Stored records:
- - -
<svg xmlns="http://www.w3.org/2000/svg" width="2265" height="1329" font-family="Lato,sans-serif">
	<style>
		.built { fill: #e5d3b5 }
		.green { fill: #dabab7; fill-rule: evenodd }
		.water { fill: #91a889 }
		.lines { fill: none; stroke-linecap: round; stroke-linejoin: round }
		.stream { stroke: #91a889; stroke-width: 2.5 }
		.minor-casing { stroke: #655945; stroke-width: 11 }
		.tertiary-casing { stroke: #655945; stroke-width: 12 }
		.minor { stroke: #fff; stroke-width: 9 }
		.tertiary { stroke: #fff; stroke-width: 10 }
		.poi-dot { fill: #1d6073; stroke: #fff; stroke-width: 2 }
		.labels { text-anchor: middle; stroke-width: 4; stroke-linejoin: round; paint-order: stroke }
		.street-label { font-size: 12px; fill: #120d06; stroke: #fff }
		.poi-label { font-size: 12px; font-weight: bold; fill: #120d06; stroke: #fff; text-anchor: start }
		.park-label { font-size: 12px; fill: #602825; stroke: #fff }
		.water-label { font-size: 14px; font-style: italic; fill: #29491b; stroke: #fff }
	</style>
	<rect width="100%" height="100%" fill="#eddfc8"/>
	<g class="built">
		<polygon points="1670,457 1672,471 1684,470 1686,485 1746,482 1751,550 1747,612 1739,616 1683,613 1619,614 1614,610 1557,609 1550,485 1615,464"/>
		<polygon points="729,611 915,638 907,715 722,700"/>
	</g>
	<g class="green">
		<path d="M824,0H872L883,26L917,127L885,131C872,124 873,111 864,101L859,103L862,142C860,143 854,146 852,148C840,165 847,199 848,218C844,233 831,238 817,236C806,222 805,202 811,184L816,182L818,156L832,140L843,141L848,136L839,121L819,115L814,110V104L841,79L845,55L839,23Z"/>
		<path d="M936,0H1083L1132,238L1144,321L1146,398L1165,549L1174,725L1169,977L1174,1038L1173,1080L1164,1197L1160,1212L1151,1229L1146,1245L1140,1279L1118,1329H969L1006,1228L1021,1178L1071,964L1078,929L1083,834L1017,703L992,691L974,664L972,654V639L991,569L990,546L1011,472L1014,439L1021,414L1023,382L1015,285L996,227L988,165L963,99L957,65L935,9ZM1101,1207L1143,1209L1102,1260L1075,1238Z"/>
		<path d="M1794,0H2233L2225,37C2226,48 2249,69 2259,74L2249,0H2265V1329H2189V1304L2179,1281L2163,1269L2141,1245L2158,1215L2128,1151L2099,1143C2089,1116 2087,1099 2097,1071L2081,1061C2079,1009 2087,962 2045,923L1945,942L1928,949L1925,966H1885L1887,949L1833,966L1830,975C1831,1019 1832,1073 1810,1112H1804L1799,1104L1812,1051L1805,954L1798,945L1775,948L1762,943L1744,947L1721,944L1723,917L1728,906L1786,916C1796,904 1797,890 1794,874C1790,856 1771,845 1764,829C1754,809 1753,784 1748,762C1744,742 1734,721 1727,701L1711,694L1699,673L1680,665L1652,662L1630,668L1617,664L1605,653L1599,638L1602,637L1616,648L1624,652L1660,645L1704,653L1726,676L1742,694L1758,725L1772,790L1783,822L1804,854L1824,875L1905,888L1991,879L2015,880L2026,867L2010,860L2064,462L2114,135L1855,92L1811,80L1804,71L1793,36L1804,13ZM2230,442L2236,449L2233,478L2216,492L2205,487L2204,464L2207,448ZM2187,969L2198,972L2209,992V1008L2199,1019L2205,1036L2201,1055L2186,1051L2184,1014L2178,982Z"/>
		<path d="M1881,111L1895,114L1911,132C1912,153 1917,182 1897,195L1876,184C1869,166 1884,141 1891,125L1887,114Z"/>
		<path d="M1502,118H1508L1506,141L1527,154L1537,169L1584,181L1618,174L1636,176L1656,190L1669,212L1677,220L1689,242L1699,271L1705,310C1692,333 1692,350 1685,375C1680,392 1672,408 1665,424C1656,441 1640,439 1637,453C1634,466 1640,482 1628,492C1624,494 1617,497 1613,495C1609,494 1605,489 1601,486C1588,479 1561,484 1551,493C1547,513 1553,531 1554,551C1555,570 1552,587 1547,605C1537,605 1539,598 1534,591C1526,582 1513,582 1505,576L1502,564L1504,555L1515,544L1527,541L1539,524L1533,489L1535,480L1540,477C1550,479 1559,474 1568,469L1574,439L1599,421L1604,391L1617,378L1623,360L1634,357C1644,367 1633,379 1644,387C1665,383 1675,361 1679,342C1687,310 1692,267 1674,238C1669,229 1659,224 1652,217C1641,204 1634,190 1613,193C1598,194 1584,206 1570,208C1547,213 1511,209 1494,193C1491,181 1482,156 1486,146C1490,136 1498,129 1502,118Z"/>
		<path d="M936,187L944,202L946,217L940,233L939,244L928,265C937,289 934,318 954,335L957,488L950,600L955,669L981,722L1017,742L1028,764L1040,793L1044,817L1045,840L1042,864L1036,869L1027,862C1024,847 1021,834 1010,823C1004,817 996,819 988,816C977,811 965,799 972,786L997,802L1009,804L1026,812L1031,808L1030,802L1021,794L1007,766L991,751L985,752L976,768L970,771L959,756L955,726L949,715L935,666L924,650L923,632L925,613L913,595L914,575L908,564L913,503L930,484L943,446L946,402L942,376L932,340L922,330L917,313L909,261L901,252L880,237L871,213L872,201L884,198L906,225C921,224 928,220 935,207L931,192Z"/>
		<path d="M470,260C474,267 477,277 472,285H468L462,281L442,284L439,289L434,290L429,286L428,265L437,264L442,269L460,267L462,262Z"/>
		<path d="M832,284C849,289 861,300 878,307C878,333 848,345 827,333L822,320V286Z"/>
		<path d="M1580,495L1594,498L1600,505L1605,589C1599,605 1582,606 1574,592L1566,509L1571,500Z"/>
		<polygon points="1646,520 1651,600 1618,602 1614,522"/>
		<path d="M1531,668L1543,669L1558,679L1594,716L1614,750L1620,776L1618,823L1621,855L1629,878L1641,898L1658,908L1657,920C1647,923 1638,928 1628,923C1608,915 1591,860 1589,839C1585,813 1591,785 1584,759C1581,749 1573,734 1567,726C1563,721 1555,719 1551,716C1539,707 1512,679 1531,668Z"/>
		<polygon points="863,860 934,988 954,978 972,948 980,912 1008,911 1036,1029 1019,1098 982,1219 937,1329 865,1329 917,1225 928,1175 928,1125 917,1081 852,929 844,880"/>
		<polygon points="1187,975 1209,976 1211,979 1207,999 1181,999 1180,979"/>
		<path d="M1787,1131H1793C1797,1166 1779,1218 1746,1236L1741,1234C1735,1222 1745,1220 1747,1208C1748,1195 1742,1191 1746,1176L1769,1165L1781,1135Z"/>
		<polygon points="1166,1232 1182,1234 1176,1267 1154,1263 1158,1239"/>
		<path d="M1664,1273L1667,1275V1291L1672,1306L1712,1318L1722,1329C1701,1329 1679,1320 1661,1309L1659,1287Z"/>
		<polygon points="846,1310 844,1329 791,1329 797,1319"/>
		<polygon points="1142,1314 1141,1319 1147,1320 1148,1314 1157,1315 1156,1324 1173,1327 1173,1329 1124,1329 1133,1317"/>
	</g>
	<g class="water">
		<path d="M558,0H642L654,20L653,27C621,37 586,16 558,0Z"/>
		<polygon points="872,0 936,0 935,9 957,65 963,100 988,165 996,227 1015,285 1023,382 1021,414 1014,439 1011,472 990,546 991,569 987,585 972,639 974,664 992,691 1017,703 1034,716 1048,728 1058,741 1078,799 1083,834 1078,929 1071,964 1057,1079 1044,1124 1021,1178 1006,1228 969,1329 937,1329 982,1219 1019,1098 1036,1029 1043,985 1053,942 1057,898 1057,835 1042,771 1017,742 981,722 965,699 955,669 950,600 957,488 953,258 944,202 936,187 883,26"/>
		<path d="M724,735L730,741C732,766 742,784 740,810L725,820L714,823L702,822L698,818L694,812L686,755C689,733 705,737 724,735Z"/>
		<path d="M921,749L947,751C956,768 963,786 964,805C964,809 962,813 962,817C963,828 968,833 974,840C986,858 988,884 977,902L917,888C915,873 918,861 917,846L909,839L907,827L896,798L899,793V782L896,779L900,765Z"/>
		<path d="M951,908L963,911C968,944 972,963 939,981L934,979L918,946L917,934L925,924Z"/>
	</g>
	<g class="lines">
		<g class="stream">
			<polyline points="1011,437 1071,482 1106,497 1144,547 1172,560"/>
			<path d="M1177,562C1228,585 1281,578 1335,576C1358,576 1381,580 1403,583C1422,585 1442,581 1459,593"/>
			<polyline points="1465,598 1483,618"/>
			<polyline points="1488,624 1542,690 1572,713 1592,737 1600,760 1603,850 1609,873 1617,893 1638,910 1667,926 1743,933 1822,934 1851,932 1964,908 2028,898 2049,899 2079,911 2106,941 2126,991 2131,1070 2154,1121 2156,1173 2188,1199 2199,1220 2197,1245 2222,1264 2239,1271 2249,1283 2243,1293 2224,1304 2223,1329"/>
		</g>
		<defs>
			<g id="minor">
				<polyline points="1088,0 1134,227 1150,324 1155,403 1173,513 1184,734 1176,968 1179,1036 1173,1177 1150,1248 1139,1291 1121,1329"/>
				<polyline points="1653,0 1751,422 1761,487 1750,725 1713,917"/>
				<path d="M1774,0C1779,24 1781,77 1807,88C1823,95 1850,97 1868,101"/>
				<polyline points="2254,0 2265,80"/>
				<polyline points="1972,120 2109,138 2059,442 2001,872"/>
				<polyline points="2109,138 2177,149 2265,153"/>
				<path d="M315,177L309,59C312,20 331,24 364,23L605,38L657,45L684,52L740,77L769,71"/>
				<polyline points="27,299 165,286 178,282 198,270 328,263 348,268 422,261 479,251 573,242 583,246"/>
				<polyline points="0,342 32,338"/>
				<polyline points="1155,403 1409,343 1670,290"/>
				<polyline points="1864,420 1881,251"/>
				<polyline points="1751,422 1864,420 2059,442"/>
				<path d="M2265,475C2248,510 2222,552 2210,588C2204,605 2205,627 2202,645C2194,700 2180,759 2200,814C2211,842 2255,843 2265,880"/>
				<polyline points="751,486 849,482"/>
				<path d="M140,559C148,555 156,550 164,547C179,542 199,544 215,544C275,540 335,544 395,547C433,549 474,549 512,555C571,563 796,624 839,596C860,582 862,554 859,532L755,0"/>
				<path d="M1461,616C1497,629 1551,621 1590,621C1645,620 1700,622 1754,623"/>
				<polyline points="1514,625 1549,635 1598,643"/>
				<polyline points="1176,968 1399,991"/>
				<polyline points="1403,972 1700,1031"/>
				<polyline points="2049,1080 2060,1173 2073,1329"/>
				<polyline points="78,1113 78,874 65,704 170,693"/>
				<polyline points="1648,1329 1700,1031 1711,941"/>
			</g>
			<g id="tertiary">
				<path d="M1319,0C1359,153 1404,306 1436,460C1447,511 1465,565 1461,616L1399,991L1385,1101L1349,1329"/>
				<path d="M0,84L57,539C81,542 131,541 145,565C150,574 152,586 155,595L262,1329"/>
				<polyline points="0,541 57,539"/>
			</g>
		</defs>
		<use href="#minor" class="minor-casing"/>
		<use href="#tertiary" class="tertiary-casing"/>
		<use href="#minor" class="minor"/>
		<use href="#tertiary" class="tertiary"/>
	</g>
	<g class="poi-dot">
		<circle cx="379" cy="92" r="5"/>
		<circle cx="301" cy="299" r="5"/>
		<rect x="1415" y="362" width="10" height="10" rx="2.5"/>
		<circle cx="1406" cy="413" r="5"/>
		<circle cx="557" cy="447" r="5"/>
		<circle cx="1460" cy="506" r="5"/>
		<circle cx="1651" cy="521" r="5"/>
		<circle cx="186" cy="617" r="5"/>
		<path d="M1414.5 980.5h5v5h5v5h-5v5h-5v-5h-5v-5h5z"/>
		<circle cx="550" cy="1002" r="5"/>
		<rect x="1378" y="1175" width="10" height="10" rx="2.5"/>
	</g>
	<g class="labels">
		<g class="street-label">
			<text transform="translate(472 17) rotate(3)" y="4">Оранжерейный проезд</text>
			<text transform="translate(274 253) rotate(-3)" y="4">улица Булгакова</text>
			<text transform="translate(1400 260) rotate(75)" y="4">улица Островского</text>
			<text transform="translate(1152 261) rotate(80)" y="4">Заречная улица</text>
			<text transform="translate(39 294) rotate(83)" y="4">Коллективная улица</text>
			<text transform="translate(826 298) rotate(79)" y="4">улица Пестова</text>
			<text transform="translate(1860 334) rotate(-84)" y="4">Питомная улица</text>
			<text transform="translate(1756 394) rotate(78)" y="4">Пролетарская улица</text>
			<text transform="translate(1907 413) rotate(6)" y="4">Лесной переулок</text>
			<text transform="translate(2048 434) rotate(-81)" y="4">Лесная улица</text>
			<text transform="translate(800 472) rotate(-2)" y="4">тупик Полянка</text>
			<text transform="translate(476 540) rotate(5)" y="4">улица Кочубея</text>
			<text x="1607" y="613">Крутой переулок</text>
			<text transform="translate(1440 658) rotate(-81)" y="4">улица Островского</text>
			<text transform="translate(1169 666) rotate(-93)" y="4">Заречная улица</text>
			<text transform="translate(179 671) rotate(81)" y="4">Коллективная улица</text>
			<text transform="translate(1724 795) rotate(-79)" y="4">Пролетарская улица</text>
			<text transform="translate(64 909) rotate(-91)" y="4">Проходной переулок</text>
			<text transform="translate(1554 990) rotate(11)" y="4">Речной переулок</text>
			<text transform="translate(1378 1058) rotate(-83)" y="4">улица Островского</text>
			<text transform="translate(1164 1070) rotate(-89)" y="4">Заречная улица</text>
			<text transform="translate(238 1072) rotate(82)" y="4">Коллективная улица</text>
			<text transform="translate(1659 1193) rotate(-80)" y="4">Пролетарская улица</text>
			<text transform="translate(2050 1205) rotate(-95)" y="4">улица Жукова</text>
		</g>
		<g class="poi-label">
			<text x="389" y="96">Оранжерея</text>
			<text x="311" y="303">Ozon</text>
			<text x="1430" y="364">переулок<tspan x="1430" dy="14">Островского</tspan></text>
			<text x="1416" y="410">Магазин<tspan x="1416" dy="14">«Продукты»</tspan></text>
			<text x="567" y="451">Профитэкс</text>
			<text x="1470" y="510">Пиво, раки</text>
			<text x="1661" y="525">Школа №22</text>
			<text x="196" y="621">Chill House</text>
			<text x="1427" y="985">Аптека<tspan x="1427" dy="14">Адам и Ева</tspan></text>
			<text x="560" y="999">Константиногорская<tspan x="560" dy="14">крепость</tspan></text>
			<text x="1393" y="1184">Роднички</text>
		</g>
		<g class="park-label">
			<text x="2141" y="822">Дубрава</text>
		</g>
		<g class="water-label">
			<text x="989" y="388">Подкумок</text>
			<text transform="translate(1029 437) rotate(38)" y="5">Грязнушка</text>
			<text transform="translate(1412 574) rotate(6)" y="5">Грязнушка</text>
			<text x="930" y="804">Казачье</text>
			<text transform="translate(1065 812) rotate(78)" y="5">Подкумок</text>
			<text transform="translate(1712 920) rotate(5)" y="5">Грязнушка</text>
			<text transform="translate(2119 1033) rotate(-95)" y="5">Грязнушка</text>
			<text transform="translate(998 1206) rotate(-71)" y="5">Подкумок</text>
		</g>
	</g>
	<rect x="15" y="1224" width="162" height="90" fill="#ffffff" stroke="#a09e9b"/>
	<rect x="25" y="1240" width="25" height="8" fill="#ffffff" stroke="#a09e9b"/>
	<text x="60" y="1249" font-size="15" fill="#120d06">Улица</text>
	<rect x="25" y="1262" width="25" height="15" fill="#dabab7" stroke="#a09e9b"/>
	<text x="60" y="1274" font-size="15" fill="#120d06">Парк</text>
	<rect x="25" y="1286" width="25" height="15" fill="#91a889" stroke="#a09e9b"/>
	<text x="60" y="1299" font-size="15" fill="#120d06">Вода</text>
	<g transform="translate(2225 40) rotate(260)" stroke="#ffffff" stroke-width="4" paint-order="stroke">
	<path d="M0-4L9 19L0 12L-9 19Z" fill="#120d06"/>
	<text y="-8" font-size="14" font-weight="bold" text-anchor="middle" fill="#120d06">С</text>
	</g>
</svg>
- - -
→ ACTIVITY
Working through the records, copy each line in which the word "round" appears.

→ TASK ANSWER
		.lines { fill: none; stroke-linecap: round; stroke-linejoin: round }
		.labels { text-anchor: middle; stroke-width: 4; stroke-linejoin: round; paint-order: stroke }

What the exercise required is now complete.